Lilith… Diese kleine Webseite widmet sich ausschließlich meinem gezeichnetem Bilderzyklus: den 7 Todsünden, welcher bis heute noch nicht gänzlich vollendet ist.

Eine erste Berührung mit diesem Thema hatte ich bereits im Januar 2008, durch jene zwei 70x50cm großen Federzeichnungen Habsucht I. und Habsucht II. , zum Thema Averitia. Erst gut 10 Monate später wagte ich mich erneut an dieses Thema – konnte zwei weitere Arbeiten zu diesem Thema fertig stellen.

Nur sehr langsam reifte in mir die Idee zu diesem Zyklus, der dann 2009 endlich, zumindest gedanklich bei mir an Inhalt und Umfang gewonnen hatte. Denn es war klar, die sieben Todsünden, oder Wurzelsünden – ergäben nur sieben Zeichnungen und dies würde wohl kaum einen Bilderzyklus ausmachen können.

Über Monate hinweg habe ich eigentlich nur recherchiert und gesammelt (natürlich auch anderes, weiteres GEKRITZELT), vor allem in Bezug auf die möglichen Interpretierbarkeiten der ursprünglichen sieben lateinischen Begriffe der 7 Todsünden: Superbia, Avaritia, Luxuria, Ira, Gula, Invidia und Acedia.

SukkubusDabei ergab sich erstaunliches: Ein Meer von – „sowohl als auch“.
Denn über die Jahrhunderte hinweg, beginnend mit dem Mönch Euagrios Pontikos im 4. Jahrhundert, als jener diesen ersten Sündenkatalog für seine Glaubensgenossen erschuf, wurden diese Begriffe, ganz sicher auch immer wieder unter wideren Umständen, wenn auch heute fast sinngleich scheinend, neu übersetzt, aufgeschrieben und fast im Sinne des Kinderspiels „Der stillen Post“ weitergegeben und weiter verbreitet.
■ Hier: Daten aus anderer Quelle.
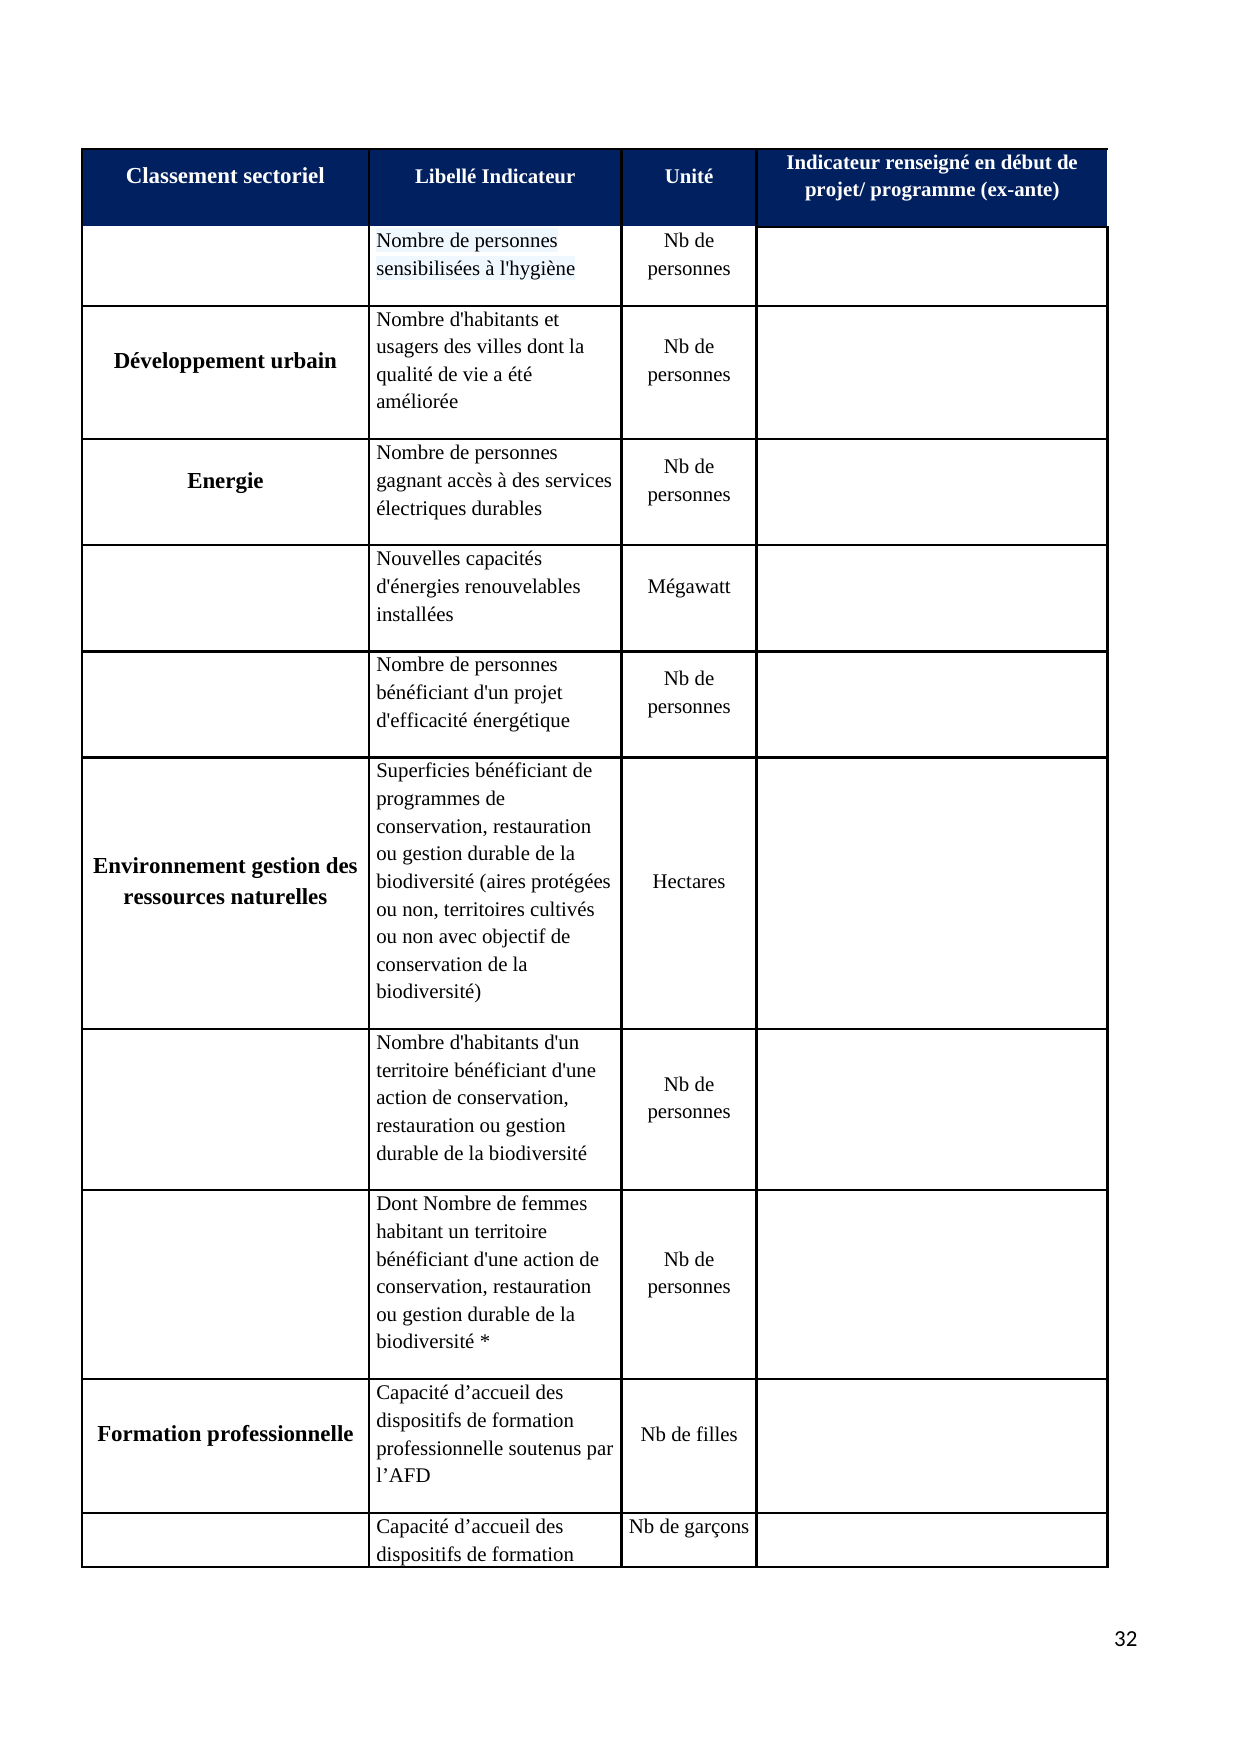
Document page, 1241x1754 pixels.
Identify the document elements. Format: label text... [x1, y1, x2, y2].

table_cell Energie [83, 440, 368, 544]
table_cell [758, 546, 1106, 650]
table_cell [758, 653, 1106, 756]
table_header Libellé Indicateur [370, 150, 620, 226]
table_header Unité [623, 150, 755, 226]
table_cell [758, 1514, 1106, 1566]
table_cell Hectares [623, 759, 755, 1028]
table_cell Nombre de personnes bénéficiant d'un projet d'efficacité énergétique [370, 653, 620, 756]
table_header Classement sectoriel [83, 150, 368, 226]
table_cell Nb de personnes [623, 307, 755, 438]
table_cell Nb de personnes [623, 1191, 755, 1378]
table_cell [370, 1380, 620, 1512]
table_cell [758, 1191, 1106, 1378]
table_cell Nb de personnes [623, 1030, 755, 1189]
table_cell [83, 1514, 368, 1566]
table_cell Nombre de personnes gagnant accès à des services électriques durables [370, 440, 620, 544]
table_cell Nb de garçons [623, 1514, 755, 1566]
table_cell Environnement gestion des ressources naturelles [83, 759, 368, 1028]
table_cell Formation professionnelle [83, 1380, 368, 1512]
table_header Indicateur renseigné en début de projet/ programme (ex-ante) [758, 150, 1107, 226]
table_cell Nouvelles capacités d'énergies renouvelables installées [370, 546, 620, 650]
table_cell Nombre de personnes sensibilisées à l'hygiène [370, 226, 620, 304]
table_cell [758, 307, 1106, 438]
table_cell [758, 1030, 1106, 1189]
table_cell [370, 1514, 620, 1566]
table_cell Nombre d'habitants et usagers des villes dont la qualité de vie a été améliorée [370, 307, 620, 438]
table_cell Nb de filles [623, 1380, 755, 1512]
table_cell [83, 546, 368, 650]
table_cell Dont Nombre de femmes habitant un territoire bénéficiant d'une action de conservation, restauration ou gestion durable de la biodiversité * [370, 1191, 620, 1378]
table_cell Superficies bénéficiant de programmes de conservation, restauration ou gestion durable de la biodiversité (aires protégées ou non, territoires cultivés ou non avec objectif de conservation de la biodiversité) [370, 759, 620, 1028]
table_cell Nb de personnes [623, 653, 755, 756]
table_cell [83, 653, 368, 756]
table_cell Développement urbain [83, 307, 368, 438]
table_cell Nb de personnes [623, 226, 755, 304]
table_cell [83, 226, 368, 304]
table_cell [758, 1380, 1106, 1512]
table_cell Mégawatt [623, 546, 755, 650]
table_cell [758, 759, 1106, 1028]
table_cell Nb de personnes [623, 440, 755, 544]
table_cell Nombre d'habitants d'un territoire bénéficiant d'une action de conservation, restauration ou gestion durable de la biodiversité [370, 1030, 620, 1189]
table_cell [758, 228, 1106, 304]
table_cell [758, 440, 1106, 544]
table_cell [83, 1191, 368, 1378]
table_cell [83, 1030, 368, 1189]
Diese Verwirrungen oder meinetwegen auch Übersetzung Irrungen, bedingt durch die sprachlichen Torturen der Jahrhunderte (wer konnte schon Latein, geschweige denn schreiben und lesen überhaupt), verbunden mit den lokalen Eigenheiten, ergibt einen recht interessanten Katalog an hochdeutschen Formulierungen zu den jeweiligen lateinischen Begriffen, welcher Basis dieses Zyklus an Zeichnungen ist. Und ich selber bin mittlerweile auch gewillt, ihn als solchen zu akzeptieren.
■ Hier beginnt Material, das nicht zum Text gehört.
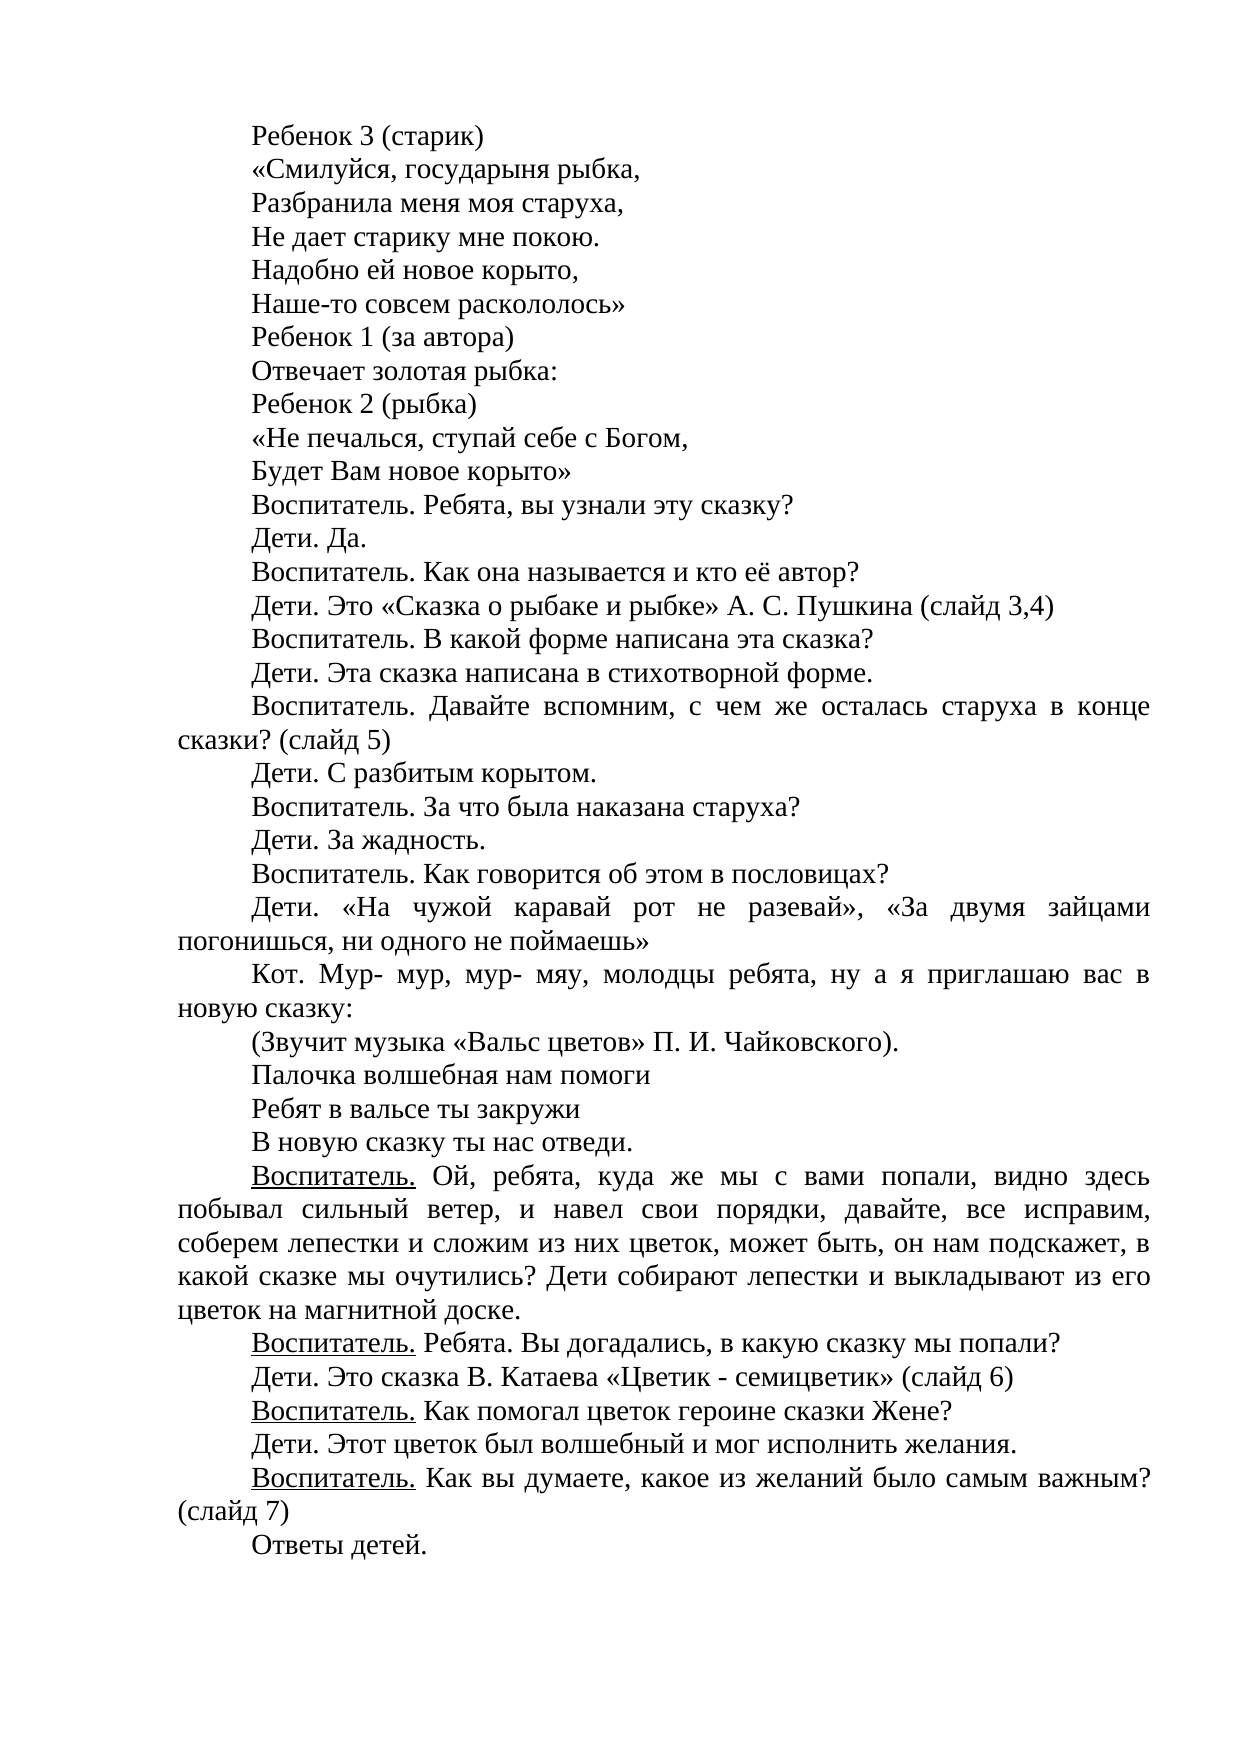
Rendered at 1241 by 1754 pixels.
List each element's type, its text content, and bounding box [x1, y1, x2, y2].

Ich will nur ein Beispiel hierzu nennen: Luxuria – heute allgemein als Wollust interpretiert. Gräbt man allerdings weiter  kommt dann zwangläufig auch z.B. auf Unkeuschheit – ein Begriff, welcher deutlich früher im Kontext zu Luxuria gestanden haben muss. Wann dieser dann, vielleicht durch umgangssprachliche Veränderungen bedingt, durch den Begriff Wollust verdrängt wurde kann sicher nur von Sprachwissenschaftlern beantwortet werden. Wenn man nun aber die beiden hochdeutschen Übersetzungen, Unkeuschheit und Wollust, getrennt voneinander interpretiert so kommt man zu dem Schluss, dass sie zwar inhaltlich in Verbindung stehen aber dennoch eigentlich nicht Übersetzung für ein und dasselbe sein können. Denn – sicher ist ein wollüstiger Mensch Unkeusch. Aber ein unkeuscher Mensch muss nicht zwangsläufig wollüstig sein.

Abweichungen dieser Art findet man bei allen sieben lateinischen Übersetzungen.

Es ist ein Tanz der Begrifflichkeiten und das was man damit jeweils natürlicherweise verbindet (ich zumindest), Und das ist das was äußerst spannend ist und Grundwesen und Sinn dieses Zyklusses ausmacht. Die zeichnerische Interpretation, durch die Eigenheiten der Allegorie, macht sich in allem breit und ist Grundkonsens.